How SafeClaw Detects Risk Signals in Tool Calls
How SafeClaw Detects Risk Signals in Tool Calls
An AI agent says it wants to run rm -rf /tmp/build. Seems harmless. But what if the agent resolved a symlink incorrectly, and /tmp/build actually points to your home directory? What if the command before it was ln -s ~ /tmp/build?
Individual tool calls can look benign in isolation. The risk emerges from context, from sequences, and from subtle patterns that are easy to miss. SafeClaw's risk signal detection system is designed to catch what individual action checks would not.
What Is a Risk Signal?
A risk signal is any property of a tool call — or a sequence of tool calls — that indicates elevated risk. Risk signals don't automatically trigger a deny. Instead, they accumulate and contribute to an overall risk score for the current session.
We categorize risk signals into five classes:
- Destructive Operations — Commands that delete, overwrite, or truncate data.
rm,truncate,> file,DROP TABLE, and similar patterns. - Privilege Escalation — Actions that attempt to gain elevated permissions.
sudo,chmod 777,chown, modifying/etc, and writes to system directories. - Data Exfiltration — Outbound data transfers, especially when preceded by reads of sensitive files.
curl -d @secrets.env,scp, posting file contents to URLs. - Scope Violations — Actions that reach outside the defined workspace boundary. Reading files in parent directories, accessing other users' home folders, or touching paths outside the allowed set.
- Unusual Patterns — Tool call sequences that deviate from the agent's established behavioral baseline. A coding agent that suddenly starts making network requests, or a documentation agent that starts writing shell scripts.
The Detection Pipeline
Risk signal detection operates in two modes: synchronous and asynchronous.
Synchronous detection runs inline with every tool call. It checks the current action against the risk signal patterns and computes an immediate score. If the score exceeds the configured threshold, the action is escalated or denied before it executes. Synchronous detection is fast — it adds less than 2 milliseconds of latency. Asynchronous detection analyzes sequences of actions over the session history. After each tool call completes, a background process evaluates the recent action sequence for multi-step attack patterns. For example, aread .env followed by a curl POST would trigger an exfiltration signal, even if each action individually was below threshold.
Scoring and Thresholds
Each risk signal carries a weight between 0.1 and 1.0. Weights are configurable per policy profile, so you can tune sensitivity for your environment. A research project might tolerate higher network access scores, while a production environment might set aggressive thresholds.

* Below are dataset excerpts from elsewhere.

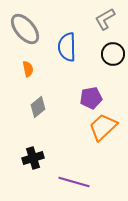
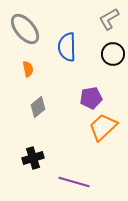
gray L-shape: moved 4 px right
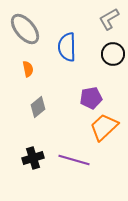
orange trapezoid: moved 1 px right
purple line: moved 22 px up
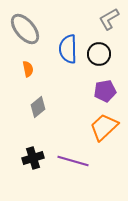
blue semicircle: moved 1 px right, 2 px down
black circle: moved 14 px left
purple pentagon: moved 14 px right, 7 px up
purple line: moved 1 px left, 1 px down
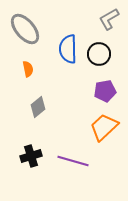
black cross: moved 2 px left, 2 px up
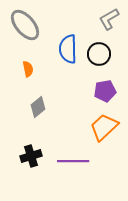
gray ellipse: moved 4 px up
purple line: rotated 16 degrees counterclockwise
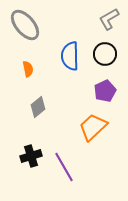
blue semicircle: moved 2 px right, 7 px down
black circle: moved 6 px right
purple pentagon: rotated 15 degrees counterclockwise
orange trapezoid: moved 11 px left
purple line: moved 9 px left, 6 px down; rotated 60 degrees clockwise
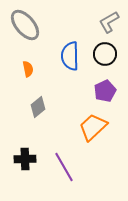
gray L-shape: moved 3 px down
black cross: moved 6 px left, 3 px down; rotated 15 degrees clockwise
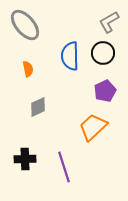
black circle: moved 2 px left, 1 px up
gray diamond: rotated 15 degrees clockwise
purple line: rotated 12 degrees clockwise
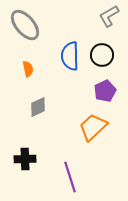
gray L-shape: moved 6 px up
black circle: moved 1 px left, 2 px down
purple line: moved 6 px right, 10 px down
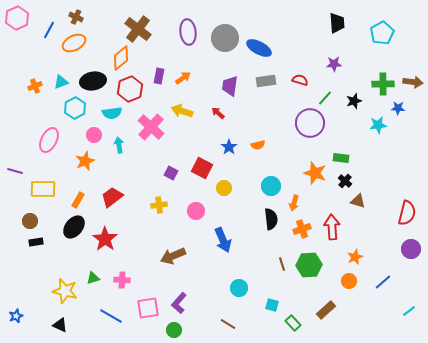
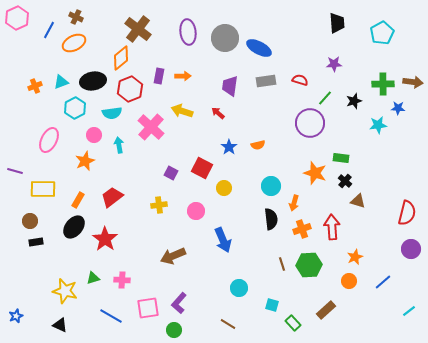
orange arrow at (183, 78): moved 2 px up; rotated 35 degrees clockwise
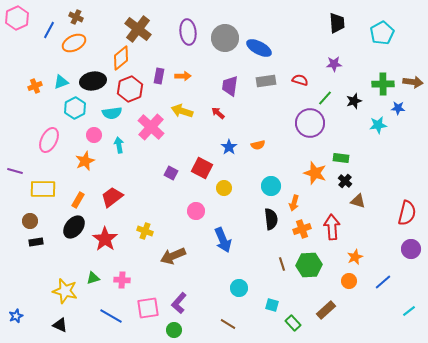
yellow cross at (159, 205): moved 14 px left, 26 px down; rotated 28 degrees clockwise
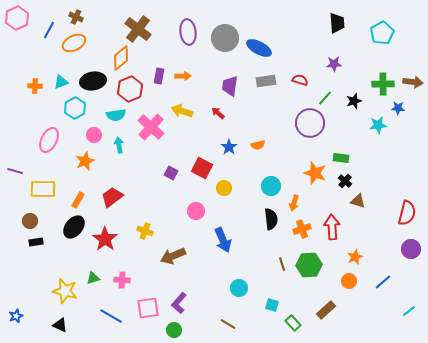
orange cross at (35, 86): rotated 24 degrees clockwise
cyan semicircle at (112, 113): moved 4 px right, 2 px down
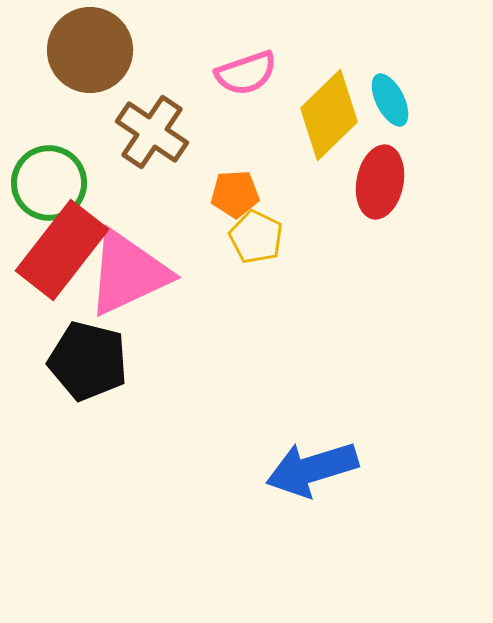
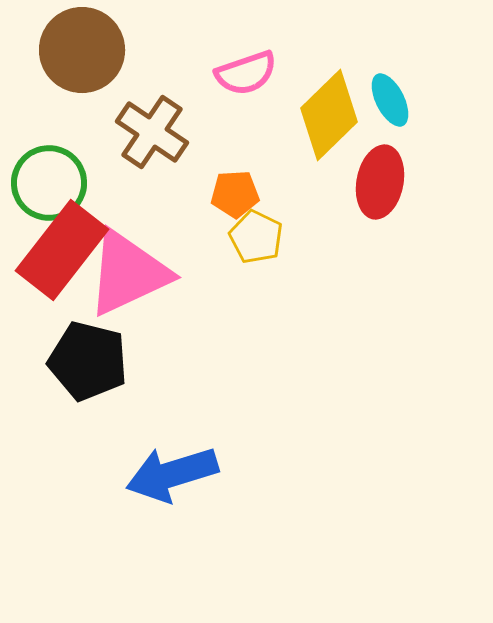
brown circle: moved 8 px left
blue arrow: moved 140 px left, 5 px down
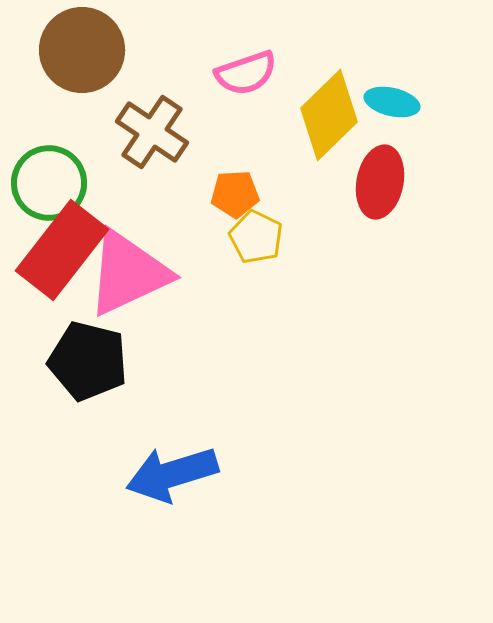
cyan ellipse: moved 2 px right, 2 px down; rotated 50 degrees counterclockwise
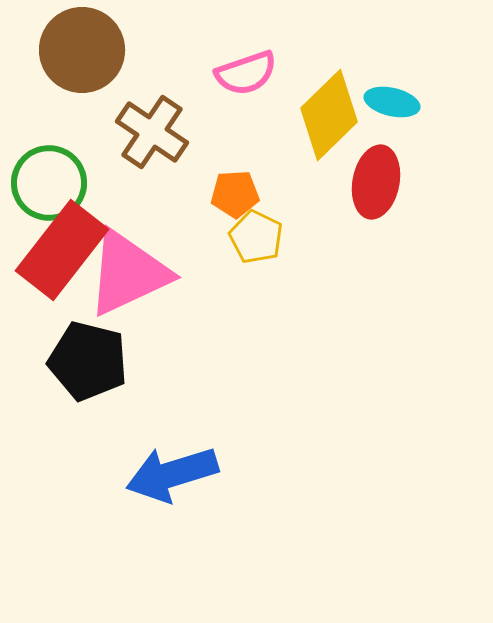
red ellipse: moved 4 px left
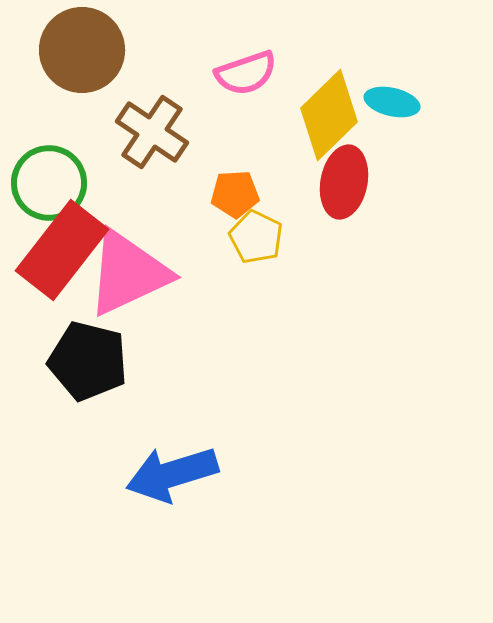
red ellipse: moved 32 px left
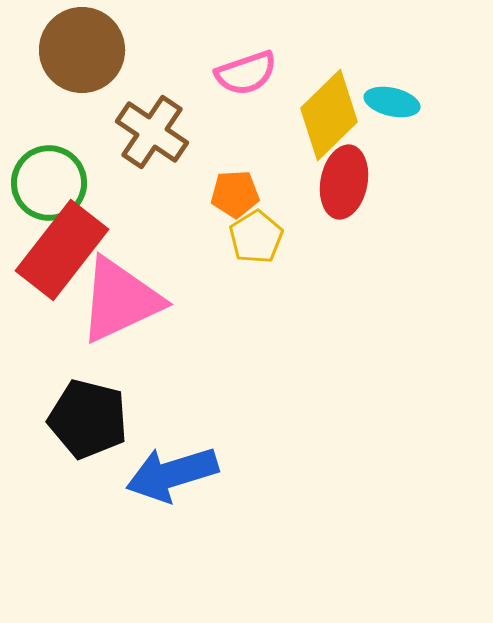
yellow pentagon: rotated 14 degrees clockwise
pink triangle: moved 8 px left, 27 px down
black pentagon: moved 58 px down
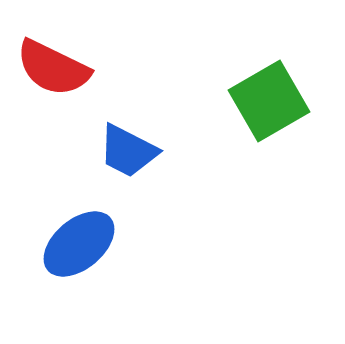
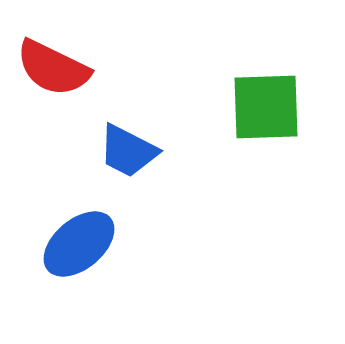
green square: moved 3 px left, 6 px down; rotated 28 degrees clockwise
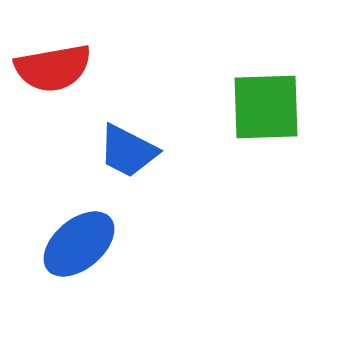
red semicircle: rotated 36 degrees counterclockwise
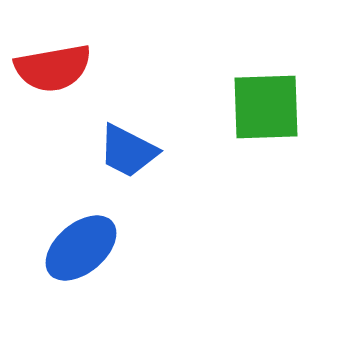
blue ellipse: moved 2 px right, 4 px down
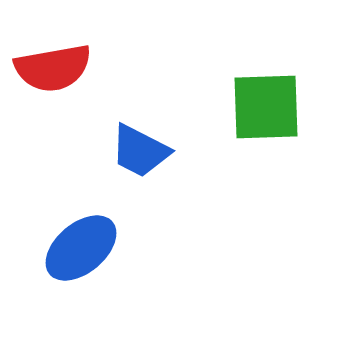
blue trapezoid: moved 12 px right
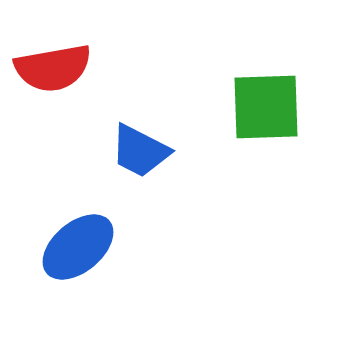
blue ellipse: moved 3 px left, 1 px up
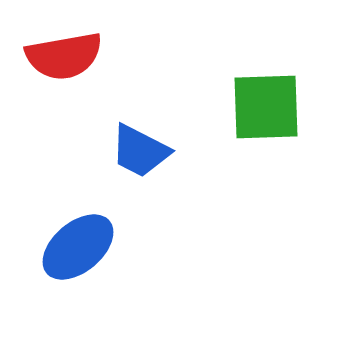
red semicircle: moved 11 px right, 12 px up
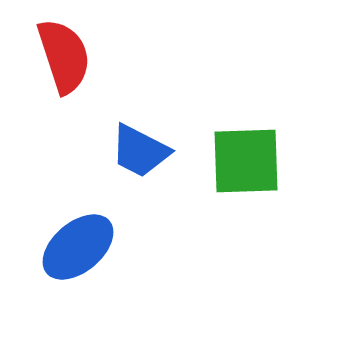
red semicircle: rotated 98 degrees counterclockwise
green square: moved 20 px left, 54 px down
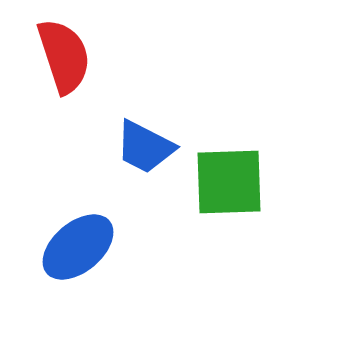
blue trapezoid: moved 5 px right, 4 px up
green square: moved 17 px left, 21 px down
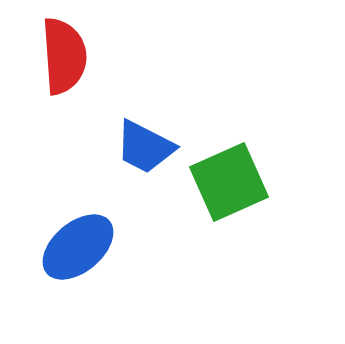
red semicircle: rotated 14 degrees clockwise
green square: rotated 22 degrees counterclockwise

The session's cumulative risk score is visible in the SafeClaw dashboard and exposed via the API. When the score crosses a threshold, SafeClaw can automatically downgrade the session to a more restrictive policy profile — reducing the agent's permissions until a human reviews the situation.
Reducing False Positives
The biggest challenge with risk detection is noise. Early versions of our system flagged too many legitimate actions, which trained users to ignore alerts — the worst possible outcome.
We addressed this through contextual baselines. SafeClaw learns the typical tool call patterns for each project and adjusts signal weights accordingly. A web development project where curl is used constantly will have a much higher threshold for network-related signals than a pure filesystem project.
Try It Yourself
Risk signal detection is enabled by default in SafeClaw. You can view detected signals in real-time through the dashboard, or query them via the CLI. The full configuration reference and signal definitions are in our docs, and the detection logic is fully open source on GitHub.
We built risk signal detection because single-action checks are not enough. Real threats are sequences, and catching them requires watching the whole story unfold.